BRIEF:
From the post about caring for aging parents, transcribe the passage that begins with the words containing "Anyone else feel" and ends with "Dad stopped driving.".

GIVEN TEXT:
** Start **

Anyone else feel (know?) they're doing it all wrong and not doing enough ever??
When my parents were in their mid 60's they were traveling, vacationing, enjoying life to the fullest, and never had to help their own parents.... now that I am at that age, I can't do any of those fun things because who would get their groceries, take them to the many doctor appointments, to hair cuts/salon, to the mall, etc. My life has stopped, and it's been over 5 years now since my Dad stopped driving.
I had friends who would remind me that my parents took me everywhere when I was a child..... then I remind those friends," yes my parents did that but my parents were in their 20's and 30's, not in their 60's when I was a child, big difference".
You are lucky that you were able to have your Dad go to an assisted living facility, so many elders refuse to do that. My parents are in their 90's and still living in a single family house.... there aren't any neighbors their age to chum around with.... if they were in a senior community, there would be new friends to bond with, plus such communities has transportation.

** End **

PROVIDED DATA:

** Start **

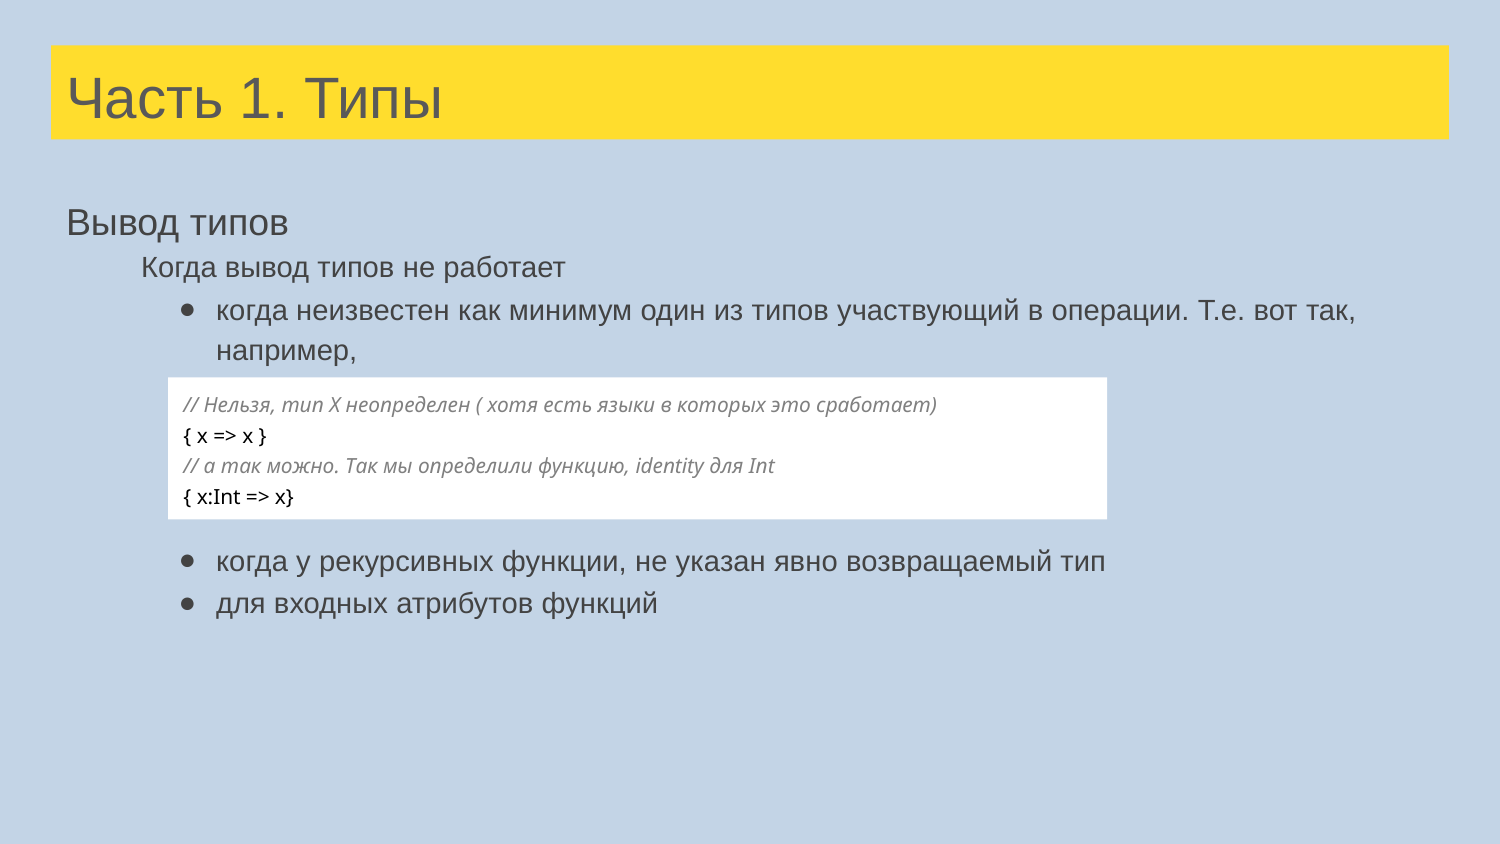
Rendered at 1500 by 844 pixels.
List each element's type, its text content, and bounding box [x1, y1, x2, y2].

** End **

RESULT:
Anyone else feel (know?) they're doing it all wrong and not doing enough ever??
When my parents were in their mid 60's they were traveling, vacationing, enjoying life to the fullest, and never had to help their own parents.... now that I am at that age, I can't do any of those fun things because who would get their groceries, take them to the many doctor appointments, to hair cuts/salon, to the mall, etc. My life has stopped, and it's been over 5 years now since my Dad stopped driving.